=== Begin Enclosure ===

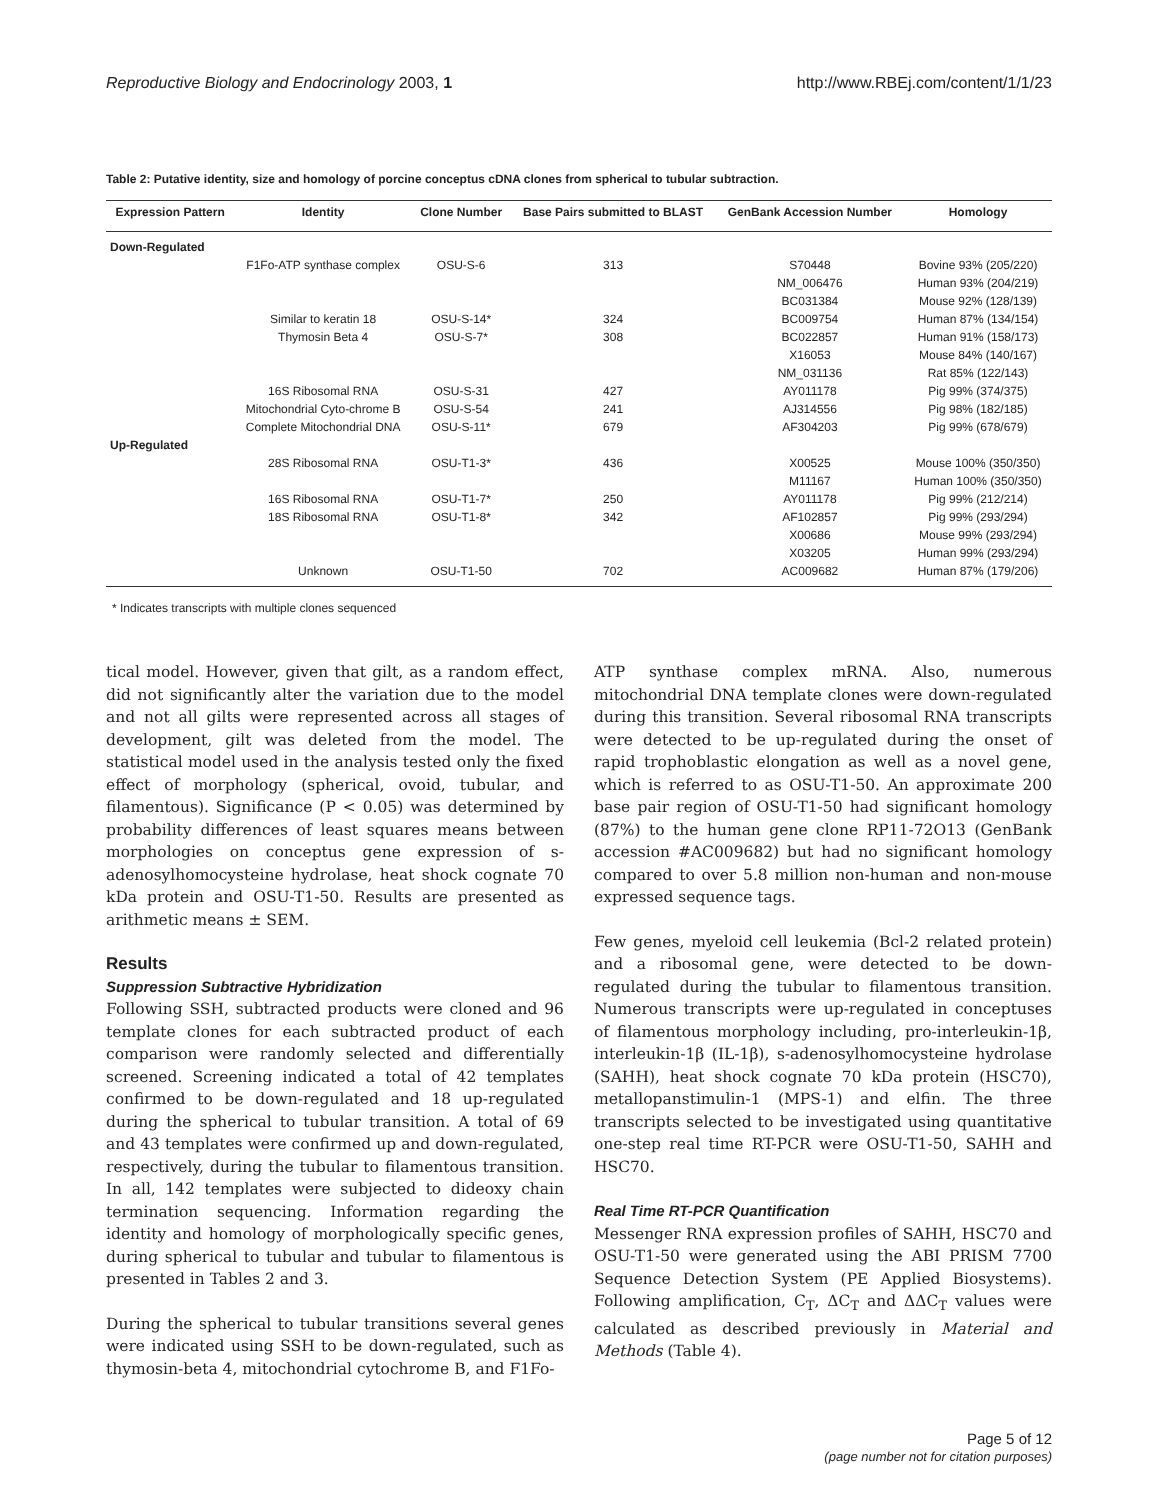Reproductive Biology and Endocrinology 2003, 1
http://www.RBEj.com/content/1/1/23
Table 2: Putative identity, size and homology of porcine conceptus cDNA clones from spherical to tubular subtraction.
| Expression Pattern | Identity | Clone Number | Base Pairs submitted to BLAST | GenBank Accession Number | Homology |
| --- | --- | --- | --- | --- | --- |
| Down-Regulated | | | | | |
| | F1Fo-ATP synthase complex | OSU-S-6 | 313 | S70448 | Bovine 93% (205/220) |
| | | | | NM_006476 | Human 93% (204/219) |
| | | | | BC031384 | Mouse 92% (128/139) |
| | Similar to keratin 18 | OSU-S-14* | 324 | BC009754 | Human 87% (134/154) |
| | Thymosin Beta 4 | OSU-S-7* | 308 | BC022857 | Human 91% (158/173) |
| | | | | X16053 | Mouse 84% (140/167) |
| | | | | NM_031136 | Rat 85% (122/143) |
| | 16S Ribosomal RNA | OSU-S-31 | 427 | AY011178 | Pig 99% (374/375) |
| | Mitochondrial Cyto-chrome B | OSU-S-54 | 241 | AJ314556 | Pig 98% (182/185) |
| | Complete Mitochondrial DNA | OSU-S-11* | 679 | AF304203 | Pig 99% (678/679) |
| Up-Regulated | | | | | |
| | 28S Ribosomal RNA | OSU-T1-3* | 436 | X00525 | Mouse 100% (350/350) |
| | | | | M11167 | Human 100% (350/350) |
| | 16S Ribosomal RNA | OSU-T1-7* | 250 | AY011178 | Pig 99% (212/214) |
| | 18S Ribosomal RNA | OSU-T1-8* | 342 | AF102857 | Pig 99% (293/294) |
| | | | | X00686 | Mouse 99% (293/294) |
| | | | | X03205 | Human 99% (293/294) |
| | Unknown | OSU-T1-50 | 702 | AC009682 | Human 87% (179/206) |
* Indicates transcripts with multiple clones sequenced
tical model. However, given that gilt, as a random effect, did not significantly alter the variation due to the model and not all gilts were represented across all stages of development, gilt was deleted from the model. The statistical model used in the analysis tested only the fixed effect of morphology (spherical, ovoid, tubular, and filamentous). Significance (P < 0.05) was determined by probability differences of least squares means between morphologies on conceptus gene expression of s-adenosylhomocysteine hydrolase, heat shock cognate 70 kDa protein and OSU-T1-50. Results are presented as arithmetic means ± SEM.
Results
Suppression Subtractive Hybridization
Following SSH, subtracted products were cloned and 96 template clones for each subtracted product of each comparison were randomly selected and differentially screened. Screening indicated a total of 42 templates confirmed to be down-regulated and 18 up-regulated during the spherical to tubular transition. A total of 69 and 43 templates were confirmed up and down-regulated, respectively, during the tubular to filamentous transition. In all, 142 templates were subjected to dideoxy chain termination sequencing. Information regarding the identity and homology of morphologically specific genes, during spherical to tubular and tubular to filamentous is presented in Tables 2 and 3.
During the spherical to tubular transitions several genes were indicated using SSH to be down-regulated, such as thymosin-beta 4, mitochondrial cytochrome B, and F1Fo-
ATP synthase complex mRNA. Also, numerous mitochondrial DNA template clones were down-regulated during this transition. Several ribosomal RNA transcripts were detected to be up-regulated during the onset of rapid trophoblastic elongation as well as a novel gene, which is referred to as OSU-T1-50. An approximate 200 base pair region of OSU-T1-50 had significant homology (87%) to the human gene clone RP11-72O13 (GenBank accession #AC009682) but had no significant homology compared to over 5.8 million non-human and non-mouse expressed sequence tags.
Few genes, myeloid cell leukemia (Bcl-2 related protein) and a ribosomal gene, were detected to be down-regulated during the tubular to filamentous transition. Numerous transcripts were up-regulated in conceptuses of filamentous morphology including, pro-interleukin-1β, interleukin-1β (IL-1β), s-adenosylhomocysteine hydrolase (SAHH), heat shock cognate 70 kDa protein (HSC70), metallopanstimulin-1 (MPS-1) and elfin. The three transcripts selected to be investigated using quantitative one-step real time RT-PCR were OSU-T1-50, SAHH and HSC70.
Real Time RT-PCR Quantification
Messenger RNA expression profiles of SAHH, HSC70 and OSU-T1-50 were generated using the ABI PRISM 7700 Sequence Detection System (PE Applied Biosystems). Following amplification, C<sub>T</sub>, ΔC<sub>T</sub> and ΔΔC<sub>T</sub> values were calculated as described previously in Material and Methods (Table 4).
Page 5 of 12
(page number not for citation purposes)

=== End Enclosure ===

- **Problem to solve**:
Search the listing above for lines containing "Results", and copy them.

- **Exercise answer**:
tical model. However, given that gilt, as a random effect, did not significantly alter the variation due to the model and not all gilts were represented across all stages of development, gilt was deleted from the model. The statistical model used in the analysis tested only the fixed effect of morphology (spherical, ovoid, tubular, and filamentous). Significance (P < 0.05) was determined by probability differences of least squares means between morphologies on conceptus gene expression of s-adenosylhomocysteine hydrolase, heat shock cognate 70 kDa protein and OSU-T1-50. Results are presented as arithmetic means ± SEM.
Results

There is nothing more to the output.